Но возле гостиного двора кое–какая жизнь теплилась. Сенной обоз оказался единственным, прибывшим на торговую площадь в эти смутные времена и мужики, похоже, растерялись не застав привычного торга. И вот удача – как раз среди них я и заметил знакомую грузную фигуру. Слон пытался что–то втолковать мужикам. Вряд ли в такой обстановки его интересовала коммерция. Скорее всего, он настраивал селян против власти, возможно даже, склонял к мятежу. Догадка мне очень понравилась. Шагнув из тени, я негромко свистнул.
Мужики испуганно оглянулись. Слон обшарил сектор глазищами точно радаром, нашёл меня, и, сразу узнав, кивнул в сторону развалин какого–то склада. Я, конечно, пошёл, но, памятуя о нашей последней встрече, переложил "чезет". Я намеревался отстрелить бичевинскому головорезу что–нибудь важное, если он, не выслушав, снова полезет в драку.

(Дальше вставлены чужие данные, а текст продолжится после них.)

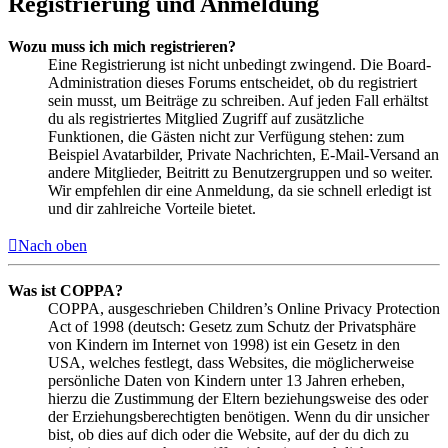
Registrierung und Anmeldung
Wozu muss ich mich registrieren?
Eine Registrierung ist nicht unbedingt zwingend. Die Board-
Administration dieses Forums entscheidet, ob du registriert
sein musst, um Beiträge zu schreiben. Auf jeden Fall erhältst
du als registriertes Mitglied Zugriff auf zusätzliche
Funktionen, die Gästen nicht zur Verfügung stehen: zum
Beispiel Avatarbilder, Private Nachrichten, E-Mail-Versand an
andere Mitglieder, Beitritt zu Benutzergruppen und so weiter.
Wir empfehlen dir eine Anmeldung, da sie schnell erledigt ist
und dir zahlreiche Vorteile bietet.
Nach oben
Was ist COPPA?
COPPA, ausgeschrieben Children’s Online Privacy Protection
Act of 1998 (deutsch: Gesetz zum Schutz der Privatsphäre
von Kindern im Internet von 1998) ist ein Gesetz in den
USA, welches festlegt, dass Websites, die möglicherweise
persönliche Daten von Kindern unter 13 Jahren erheben,
hierzu die Zustimmung der Eltern beziehungsweise des oder
der Erziehungsberechtigten benötigen. Wenn du dir unsicher
bist, ob dies auf dich oder die Website, auf der du dich zu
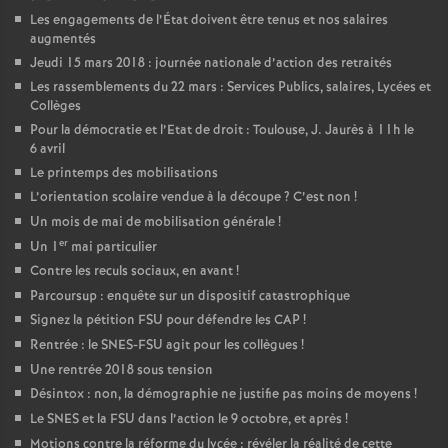
Les engagements de l’État doivent être tenus et nos salaires
augmentés
Jeudi 15 mars 2018 : journée nationale d’action des retraités
Les rassemblements du 22 mars : Services Publics, salaires, Lycées et
Collèges
Pour la démocratie et l’Etat de droit : Toulouse, J. Jaurès à 11h le
6 avril
Le printemps des mobilisations
L’orientation scolaire vendue à la découpe
? C’est non
!
Un mois de mai de mobilisation générale
!
er
Un 1
mai particulier
Contre les reculs sociaux, en avant
!
Parcoursup : enquête sur un dispositif catastrophique
Signez la pétition FSU pour défendre les CAP
!
Rentrée : le SNES-FSU agit pour les collègues
!
Une rentrée 2018 sous tension
Désintox : non, la démographie ne justifie pas moins de moyens
!
Le SNES et la FSU dans l’action le 9 octobre, et après
!
Motions contre la réforme du lycée : révéler la réalité de cette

Стрелять не пришлось. Оккупация сделала эту гору мышц восприимчивой к слову. Поначалу он хмурился, но, едва поняв, что я хочу поговорить о хозяине, решительно кивнул. Прикрываясь от посторонних глаз обрушенной стеной, мы уселись на груду битого камня и коротко обменялись оценками иркутских событий, а Слон, которого, как выяснилось, звали Николаем, сказал ару слов о Бичевине.